EXERCISE OBJECTIVE |
Every line of the entries below that carries the string "space" should be copied.
Start of MATERIAL FOR THE TASK
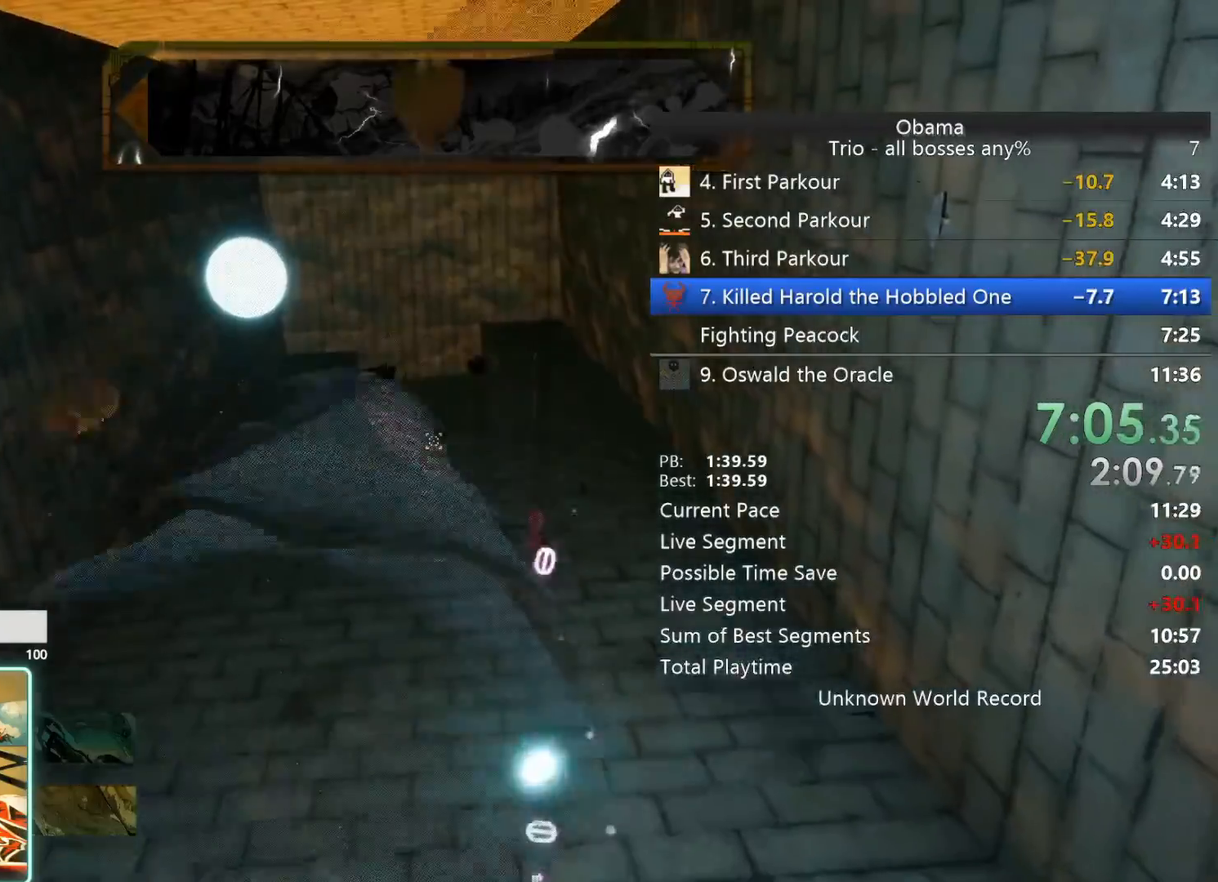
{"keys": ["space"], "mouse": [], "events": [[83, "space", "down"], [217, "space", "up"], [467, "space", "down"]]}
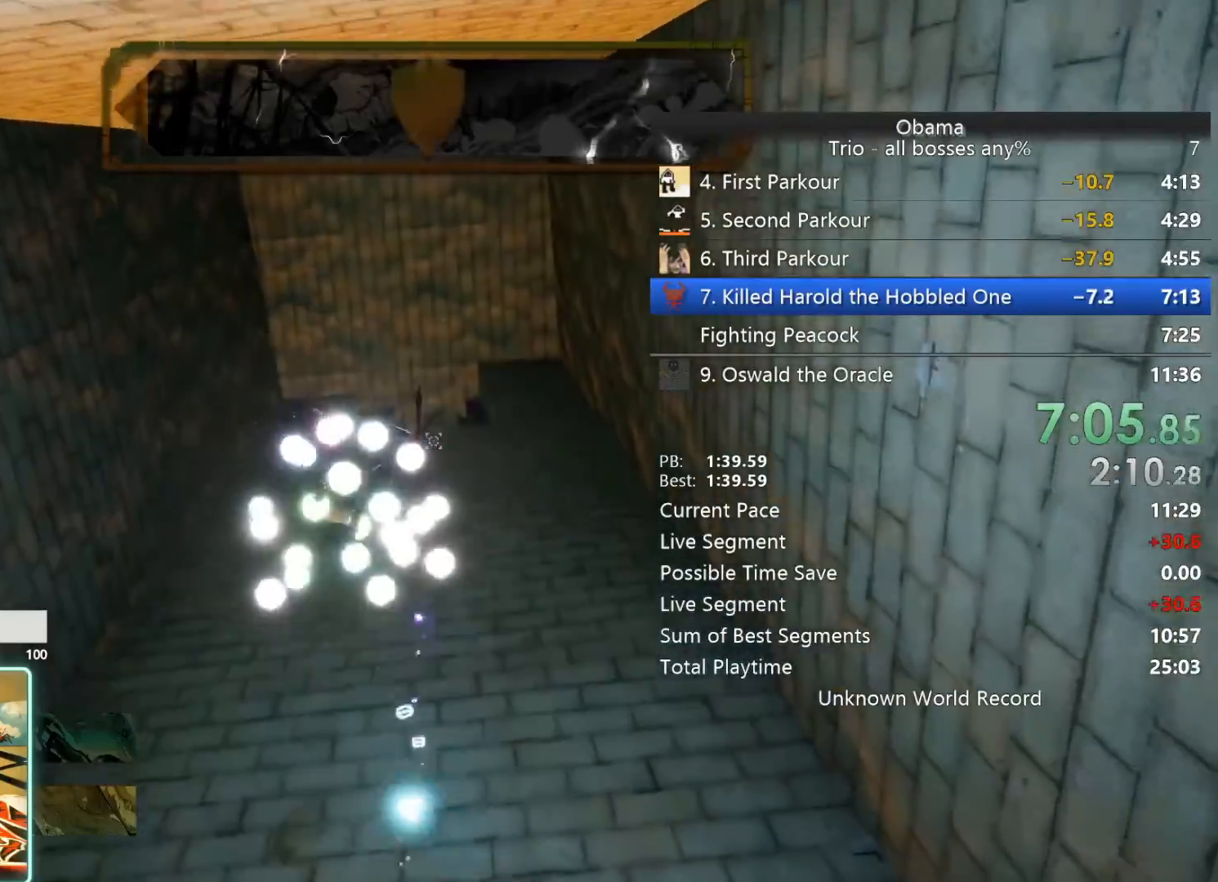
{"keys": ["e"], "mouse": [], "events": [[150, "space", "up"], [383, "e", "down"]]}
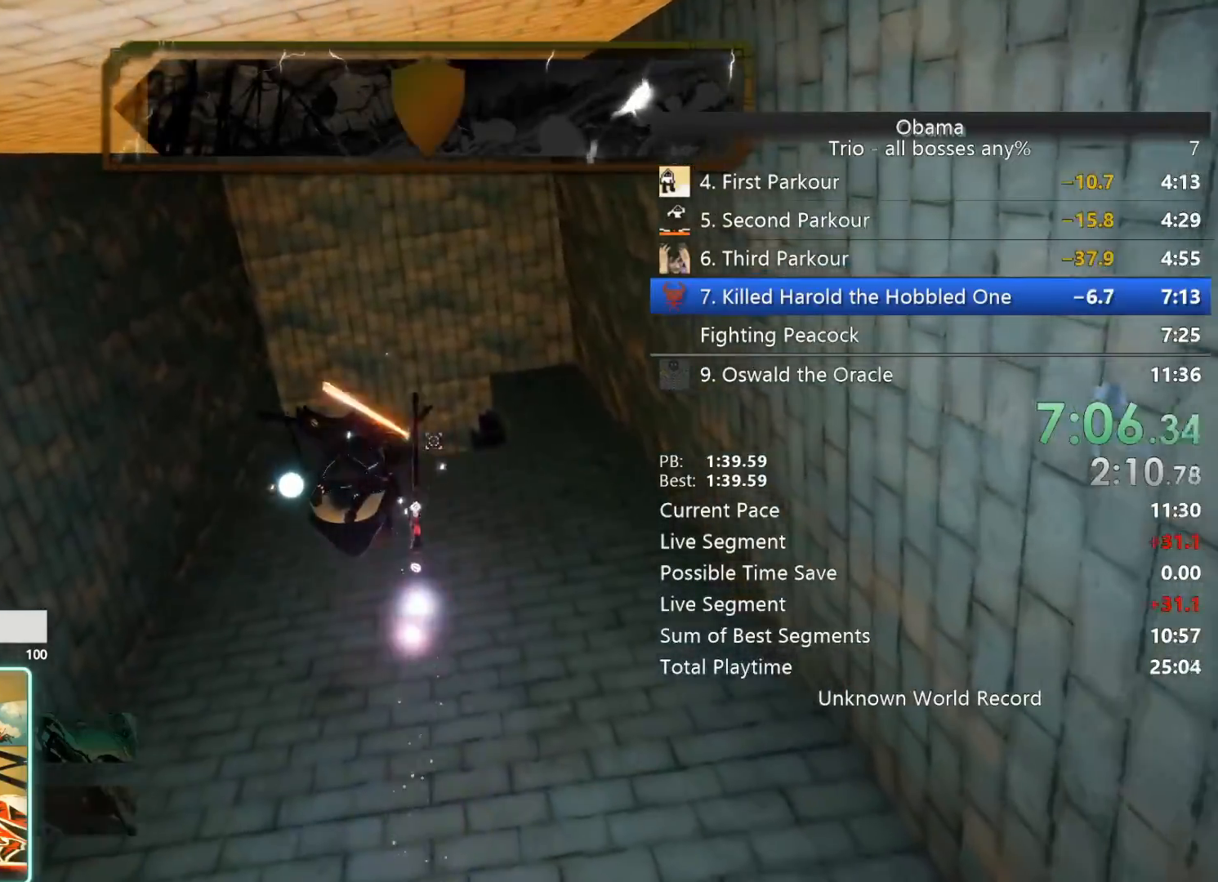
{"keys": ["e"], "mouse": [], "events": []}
End of MATERIAL FOR THE TASK
Start of MATERIAL FOR THE TASK
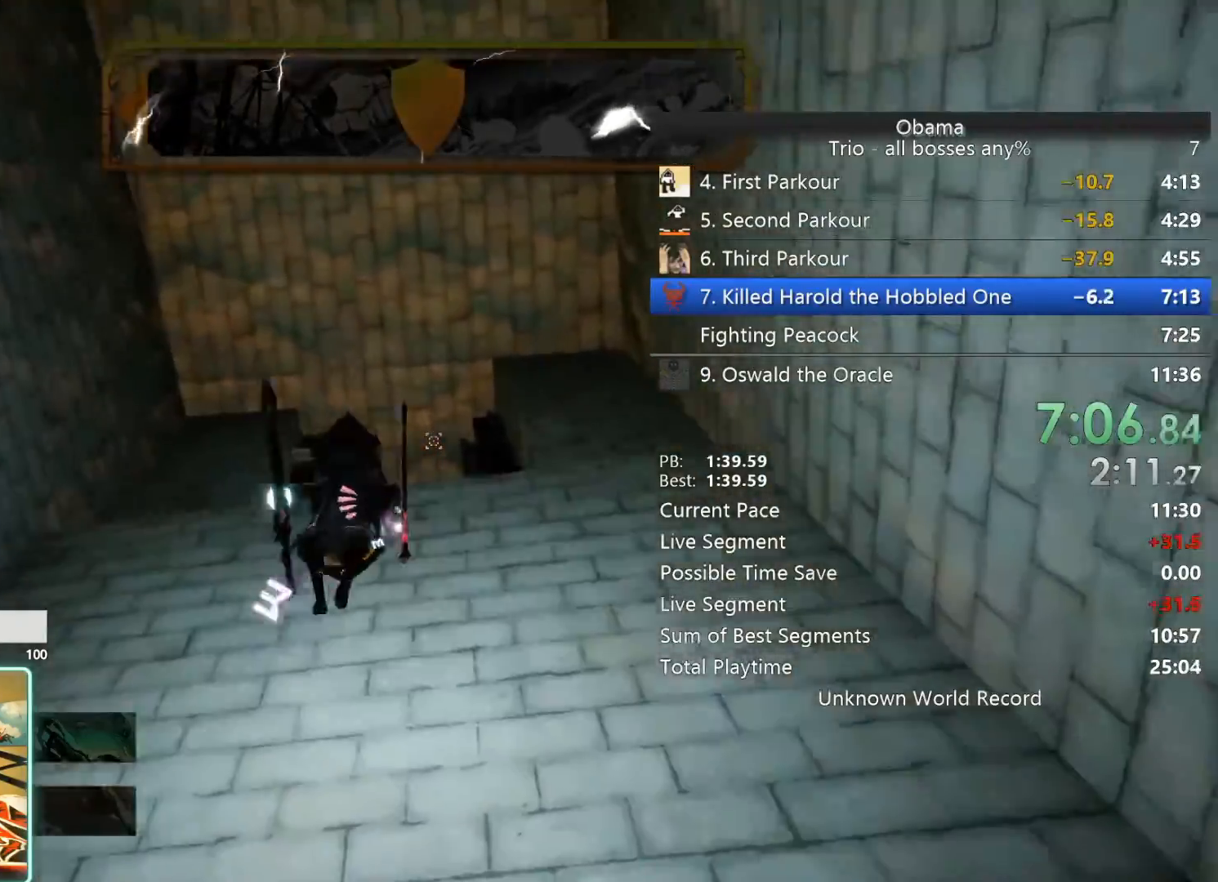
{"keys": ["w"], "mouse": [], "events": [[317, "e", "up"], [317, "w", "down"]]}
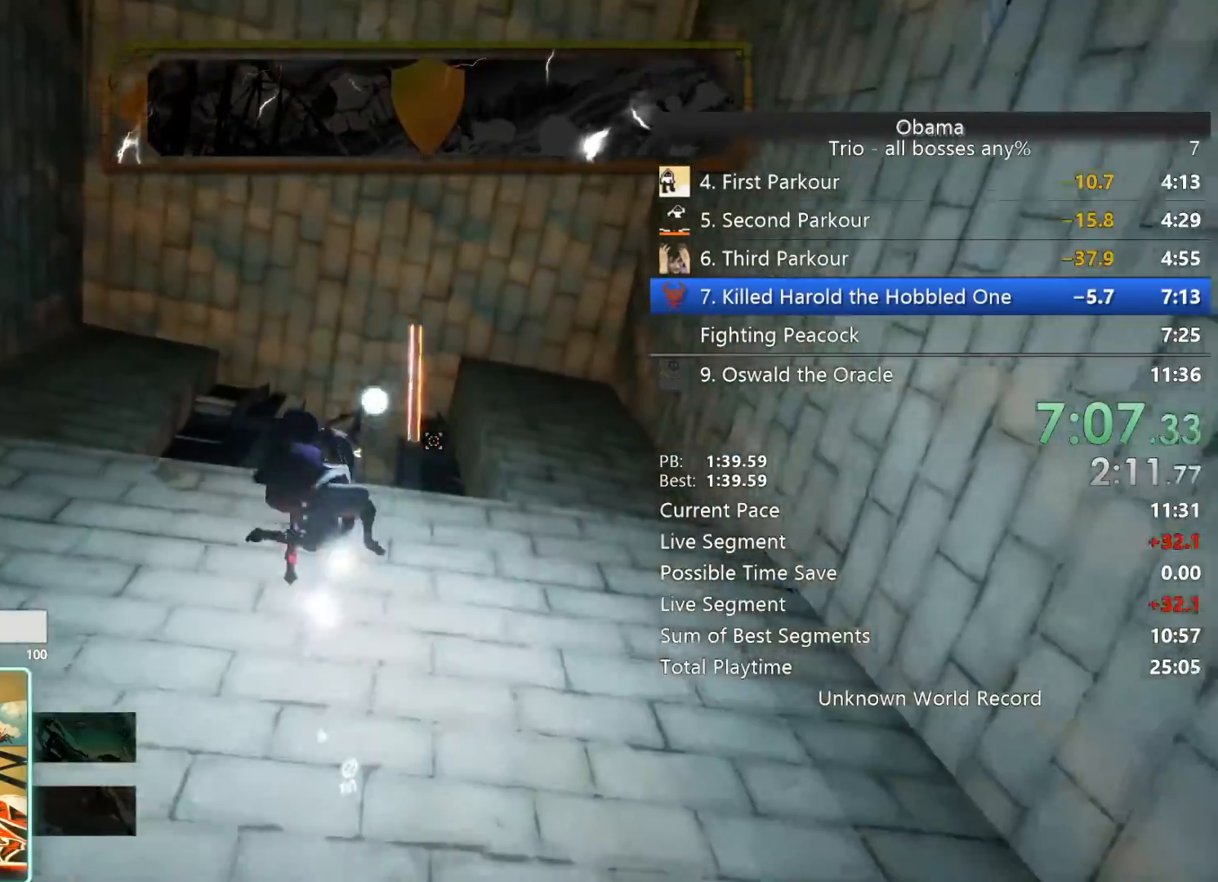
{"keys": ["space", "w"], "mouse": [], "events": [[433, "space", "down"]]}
End of MATERIAL FOR THE TASK
OUTPUT FOR THIS EXERCISE |
{"keys": ["space"], "mouse": [], "events": [[83, "space", "down"], [217, "space", "up"], [467, "space", "down"]]}
{"keys": ["e"], "mouse": [], "events": [[150, "space", "up"], [383, "e", "down"]]}
{"keys": ["space", "w"], "mouse": [], "events": [[433, "space", "down"]]}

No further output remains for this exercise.